核心概念
Aitroop 應用的技術結構參考:每一個欄位、每一種類型、每一個選項。可加入書籤作為查閱手冊。
應用定義
一個應用是持久化在 app_def 中的 JSON 文件。你不需要自己撰寫 JSON,這由 agent 完成,但了解它包含什麼會讓其他一切變得清晰。頂層結構如下:
"id": string, // 自動產生,"app_..."
"name": string, // "公司簡報"
"description": string, // 一句話摘要
"icon": string, // emoji,例如 "🏢"
"tags": string[], // ["research", "b2b"]
"status": "draft" | "published" | "archived",
"version": number, // 單調遞增;每次成功儲存時遞增
"input_schema": AppInput[], // 表單
"stages": AppStage[], // 要做什麼,按順序
"artifact_schema": AppArtifactDef[], // 要產出什麼
"resources": { skills: string[], connects: string[] },
"examples": AppExample[] // 可選的預填範例
}
簡寫形式的公式:
AppInput:表單欄位
input_schema 中的每一項都是使用者填寫的一個表單欄位。完整類型如下:
"id": string, // snake_case,例如 "company_name"

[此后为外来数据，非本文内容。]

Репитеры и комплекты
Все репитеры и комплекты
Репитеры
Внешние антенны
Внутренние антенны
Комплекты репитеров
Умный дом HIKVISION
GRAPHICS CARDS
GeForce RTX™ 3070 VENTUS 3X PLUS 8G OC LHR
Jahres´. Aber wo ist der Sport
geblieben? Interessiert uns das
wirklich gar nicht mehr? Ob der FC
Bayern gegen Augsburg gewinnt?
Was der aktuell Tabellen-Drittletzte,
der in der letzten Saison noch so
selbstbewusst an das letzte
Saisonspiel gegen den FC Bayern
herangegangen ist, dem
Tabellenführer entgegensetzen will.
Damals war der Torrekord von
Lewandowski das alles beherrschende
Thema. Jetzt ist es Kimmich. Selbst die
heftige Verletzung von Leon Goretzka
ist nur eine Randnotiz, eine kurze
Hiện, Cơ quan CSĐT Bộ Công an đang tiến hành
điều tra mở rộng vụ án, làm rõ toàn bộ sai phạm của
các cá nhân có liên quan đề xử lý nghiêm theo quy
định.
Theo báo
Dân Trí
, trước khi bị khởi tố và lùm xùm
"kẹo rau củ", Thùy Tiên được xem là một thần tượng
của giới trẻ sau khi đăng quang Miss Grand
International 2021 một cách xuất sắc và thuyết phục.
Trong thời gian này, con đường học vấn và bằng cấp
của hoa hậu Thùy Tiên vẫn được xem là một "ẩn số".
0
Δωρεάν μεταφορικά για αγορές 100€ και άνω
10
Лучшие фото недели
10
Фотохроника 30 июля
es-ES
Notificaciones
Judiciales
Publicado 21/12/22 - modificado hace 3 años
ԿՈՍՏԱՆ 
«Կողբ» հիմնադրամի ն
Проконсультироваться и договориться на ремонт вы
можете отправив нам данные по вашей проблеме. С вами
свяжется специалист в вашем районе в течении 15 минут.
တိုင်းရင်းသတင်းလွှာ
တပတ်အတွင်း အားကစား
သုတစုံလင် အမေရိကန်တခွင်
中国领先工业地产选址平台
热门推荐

"label": string, // 顯示在欄位上方
"type": AppInputType, // 見下方表格
"required": boolean, // 預設 false;為空時阻止執行
"placeholder": string, // 可選提示,顯示在欄位內
"default": unknown, // 可選的預填值
"dynamic_default":string, // "{{today}}" 等 —— 於執行時解析
"description": string, // 顯示在下方的說明文字
"options": { label, value }[], // select/multiselect/radio 必填
"show_if": AppInputConditionalRule, // 條件顯示
"min" | "max" | "step": number // 用於 number/slider
}
11 種輸入類型
伺服器會根據固定列舉驗證 type;提交未知類型會回傳 400。完整清單:
| 類型 | UI | 使用情境 | 額外欄位 |
|---|---|---|---|
text | 單行文字框 | 短識別字,名稱、URL、ID。 | , |
textarea | 多行文字框 | 長指令、描述、待處理的內容。 | , |
number | 數字輸入 | 計數、閾值、價格。 | min、max、step |
slider | 數字滑桿 | 有界範圍,注重感覺而非精確度。 | min、max、step |
select | 單選下拉 | 3-10 個固定選項,僅允許選一項。 | options(必填) |
multiselect | 多選下拉 | 3-10 個固定選項,允許多選。 | options(必填) |
radio | 單選按鈕群組 | 2-4 個選項,需要一次性全部呈現。 | options(必填) |
boolean | 切換 / 核取方塊 | 是 / 否旗標、選用功能。 | , |
date | 日期選擇器 | "截止日期"、"錨定日期"。 | , |
daterange | 兩個日期選擇器 | 區間報表,"從 X 到 Y"。 | , |
file | 檔案上傳按鈕 | 使用者每次執行都上傳新檔案(CSV、PDF、圖片)。 | , |
動態預設值
dynamic_default 是一個固定列舉,不是範本語言。選用其中之一會在執行時填入欄位,而不需要靜態預設值。適合排程任務中需要可滑動錨點的情境。
| 取值 | 解析為 |
|---|---|
today | 工作區時區下的今天。 |
yesterday | 今天的前一天。 |
last7days | 以今天為終點的 7 天視窗(搭配 daterange 使用)。 |
last30days | 以今天為終點的 30 天視窗。 |
thisMonth | 本月 1 日至今天。 |
lastMonth | 上月 1 日至上月最後一天。 |
範例:一個 3 欄位的表單
{ "id": "company_name", "label": "Company name",
"type": "text", "required": true,
"placeholder": "Acme Corp" },
{ "id": "tone", "label": "Tone",
"type": "select", "default": "executive",
"options": [
{ "label": "Executive", "value": "executive" },
{ "label": "Engineering", "value": "eng" },
{ "label": "Sales", "value": "sales" }
] },
{ "id": "include_competitors", "label": "Include competitors?",
"type": "boolean", "default": true }
]
required。對於與時間相關的輸入,使用 dynamic_default({{today}}、{{last_week_start}}),這樣排程執行根本不需要任何輸入。AppStage:實際執行的內容
stages 中的每一項都是工作流程中的一步。各階段按順序執行;每個階段都可以讀取先前階段產生的產物。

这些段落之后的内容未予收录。